> **What you are asked to do**: Could you filter the records below and keep only the lines with the word "years"?

Dataset entries
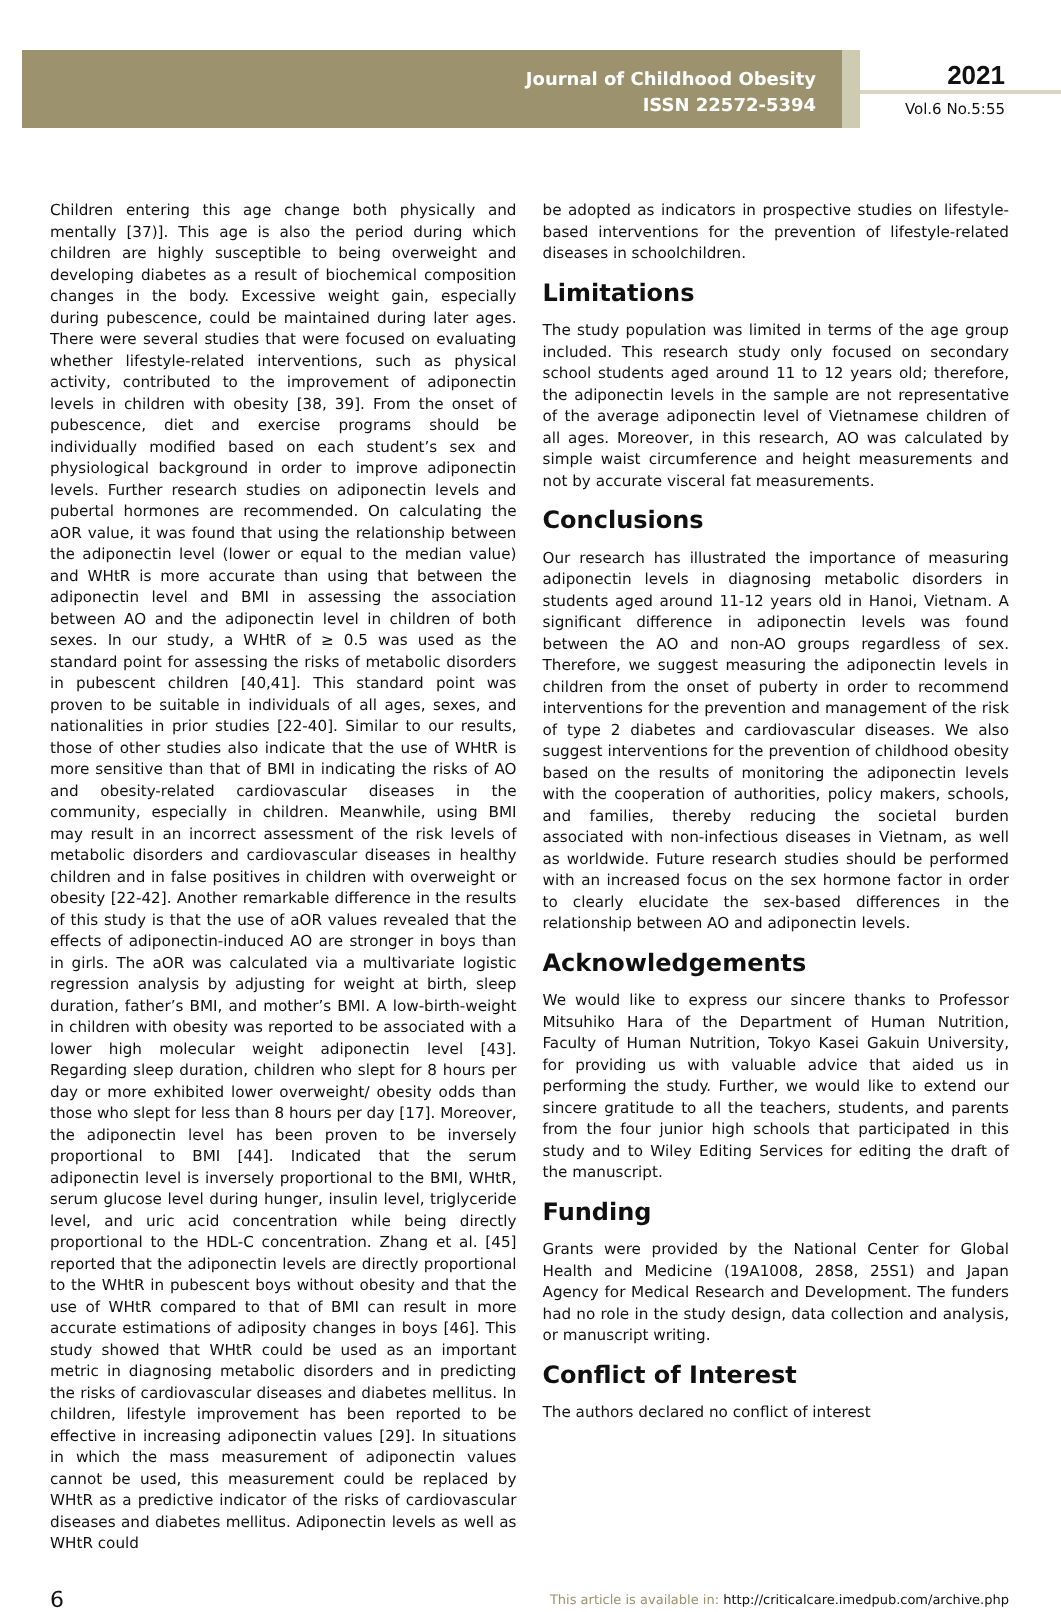Journal of Childhood Obesity
ISSN 22572-5394
2021
Vol.6 No.5:55
Children entering this age change both physically and mentally [37)]. This age is also the period during which children are highly susceptible to being overweight and developing diabetes as a result of biochemical composition changes in the body. Excessive weight gain, especially during pubescence, could be maintained during later ages. There were several studies that were focused on evaluating whether lifestyle-related interventions, such as physical activity, contributed to the improvement of adiponectin levels in children with obesity [38, 39]. From the onset of pubescence, diet and exercise programs should be individually modified based on each student’s sex and physiological background in order to improve adiponectin levels. Further research studies on adiponectin levels and pubertal hormones are recommended. On calculating the aOR value, it was found that using the relationship between the adiponectin level (lower or equal to the median value) and WHtR is more accurate than using that between the adiponectin level and BMI in assessing the association between AO and the adiponectin level in children of both sexes. In our study, a WHtR of ≥ 0.5 was used as the standard point for assessing the risks of metabolic disorders in pubescent children [40,41]. This standard point was proven to be suitable in individuals of all ages, sexes, and nationalities in prior studies [22-40]. Similar to our results, those of other studies also indicate that the use of WHtR is more sensitive than that of BMI in indicating the risks of AO and obesity-related cardiovascular diseases in the community, especially in children. Meanwhile, using BMI may result in an incorrect assessment of the risk levels of metabolic disorders and cardiovascular diseases in healthy children and in false positives in children with overweight or obesity [22-42]. Another remarkable difference in the results of this study is that the use of aOR values revealed that the effects of adiponectin-induced AO are stronger in boys than in girls. The aOR was calculated via a multivariate logistic regression analysis by adjusting for weight at birth, sleep duration, father’s BMI, and mother’s BMI. A low-birth-weight in children with obesity was reported to be associated with a lower high molecular weight adiponectin level [43]. Regarding sleep duration, children who slept for 8 hours per day or more exhibited lower overweight/ obesity odds than those who slept for less than 8 hours per day [17]. Moreover, the adiponectin level has been proven to be inversely proportional to BMI [44]. Indicated that the serum adiponectin level is inversely proportional to the BMI, WHtR, serum glucose level during hunger, insulin level, triglyceride level, and uric acid concentration while being directly proportional to the HDL-C concentration. Zhang et al. [45] reported that the adiponectin levels are directly proportional to the WHtR in pubescent boys without obesity and that the use of WHtR compared to that of BMI can result in more accurate estimations of adiposity changes in boys [46]. This study showed that WHtR could be used as an important metric in diagnosing metabolic disorders and in predicting the risks of cardiovascular diseases and diabetes mellitus. In children, lifestyle improvement has been reported to be effective in increasing adiponectin values [29]. In situations in which the mass measurement of adiponectin values cannot be used, this measurement could be replaced by WHtR as a predictive indicator of the risks of cardiovascular diseases and diabetes mellitus. Adiponectin levels as well as WHtR could
be adopted as indicators in prospective studies on lifestyle-based interventions for the prevention of lifestyle-related diseases in schoolchildren.
Limitations
The study population was limited in terms of the age group included. This research study only focused on secondary school students aged around 11 to 12 years old; therefore, the adiponectin levels in the sample are not representative of the average adiponectin level of Vietnamese children of all ages. Moreover, in this research, AO was calculated by simple waist circumference and height measurements and not by accurate visceral fat measurements.
Conclusions
Our research has illustrated the importance of measuring adiponectin levels in diagnosing metabolic disorders in students aged around 11-12 years old in Hanoi, Vietnam. A significant difference in adiponectin levels was found between the AO and non-AO groups regardless of sex. Therefore, we suggest measuring the adiponectin levels in children from the onset of puberty in order to recommend interventions for the prevention and management of the risk of type 2 diabetes and cardiovascular diseases. We also suggest interventions for the prevention of childhood obesity based on the results of monitoring the adiponectin levels with the cooperation of authorities, policy makers, schools, and families, thereby reducing the societal burden associated with non-infectious diseases in Vietnam, as well as worldwide. Future research studies should be performed with an increased focus on the sex hormone factor in order to clearly elucidate the sex-based differences in the relationship between AO and adiponectin levels.
Acknowledgements
We would like to express our sincere thanks to Professor Mitsuhiko Hara of the Department of Human Nutrition, Faculty of Human Nutrition, Tokyo Kasei Gakuin University, for providing us with valuable advice that aided us in performing the study. Further, we would like to extend our sincere gratitude to all the teachers, students, and parents from the four junior high schools that participated in this study and to Wiley Editing Services for editing the draft of the manuscript.
Funding
Grants were provided by the National Center for Global Health and Medicine (19A1008, 28S8, 25S1) and Japan Agency for Medical Research and Development. The funders had no role in the study design, data collection and analysis, or manuscript writing.
Conflict of Interest
The authors declared no conflict of interest
6
This article is available in: http://criticalcare.imedpub.com/archive.php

> **Your response**:
The study population was limited in terms of the age group included. This research study only focused on secondary school students aged around 11 to 12 years old; therefore, the adiponectin levels in the sample are not representative of the average adiponectin level of Vietnamese children of all ages. Moreover, in this research, AO was calculated by simple waist circumference and height measurements and not by accurate visceral fat measurements.
Our research has illustrated the importance of measuring adiponectin levels in diagnosing metabolic disorders in students aged around 11-12 years old in Hanoi, Vietnam. A significant difference in adiponectin levels was found between the AO and non-AO groups regardless of sex. Therefore, we suggest measuring the adiponectin levels in children from the onset of puberty in order to recommend interventions for the prevention and management of the risk of type 2 diabetes and cardiovascular diseases. We also suggest interventions for the prevention of childhood obesity based on the results of monitoring the adiponectin levels with the cooperation of authorities, policy makers, schools, and families, thereby reducing the societal burden associated with non-infectious diseases in Vietnam, as well as worldwide. Future research studies should be performed with an increased focus on the sex hormone factor in order to clearly elucidate the sex-based differences in the relationship between AO and adiponectin levels.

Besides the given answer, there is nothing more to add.